I love this country. I told you that Friday and I meant it. But loving it the honest way means holding the torch and the chalk and the buttonhook and the closed doors all in the same hand.
The table I set
Here is where all of it lands, for me, in a kitchen in Georgia.
My Nana’s side was California-Irish, and that’s a specific and wonderful thing to be. From her came Papa’s soda bread (still on the blog, still the one I make when I need my hands to remember something). From her came the artichokes, steamed whole, leaves pulled one at a time and dragged through butter, a ritual she handed to my mother Carol and my mother handed to me; three generations of women at a table, quiet, working through the leaves toward the heart. From her coast came the seafood, the clams and the oysters and the abalone that tasted like the cold Pacific she grew up next to.
And then there’s Meemaw’s table; Texas and Southern, biscuits and collard greens, the food I have already told you owes its soul to people who did not come here by choice. My kitchen is the place those two tables sit down together: Irish soda bread next to Southern cornbread, Pacific shellfish next to a pot of greens. That negotiation is not a metaphor for America. It’s just America, plated.

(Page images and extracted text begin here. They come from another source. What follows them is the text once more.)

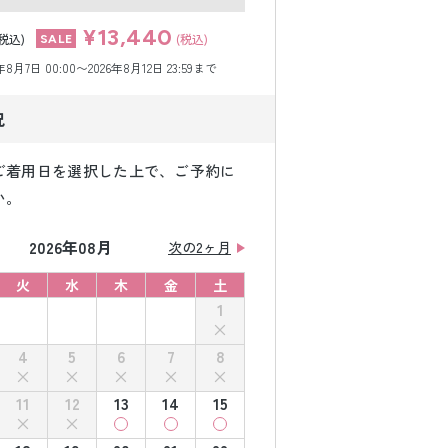
¥13,440
(税込)
(税込)
月7日 00:00〜2026年8月12日 23:59まで
況
ご着用日を選択した上で、ご予約に
い。
2026年08月
次の2ヶ月
火
水
木
金
土
1
4
5
6
7
8
11
12
13
14
15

This fall I’ll finally post the beef stew my family has always called Irish and that no actual Irish person would recognize (it has Guinness in it and a whole philosophy behind it; more when it runs). There is colcannon in the works too. Because that’s what came through the gate, and through the doors that did not open, and off the boats and out of the fields: all of it ended up here, on a Tuesday, in a bowl.
Two hundred and fifty years in, the receipt is still in Liberty’s arm. The tile is still holding. And I’m still setting the table for everybody who got us here, the ones who chose it and the ones who did not.
That is the country I’m celebrating this weekend. The real, messy, still-becoming one.

P.S. Seventeen tiles in seventy years. I cannot get my grout to last through a single Atlanta summer. Rafael, teach me your ways.
P.P.S. The buttonhook detail wrecked me. Grown adults turning their coats inside out to hide a chalk mark.
P.P.P.S. Yes, I know “California-Irish” and “abalone” and “soda bread” do not obviously belong in one sentence. Come sit at my Nana’s table sometime. They did.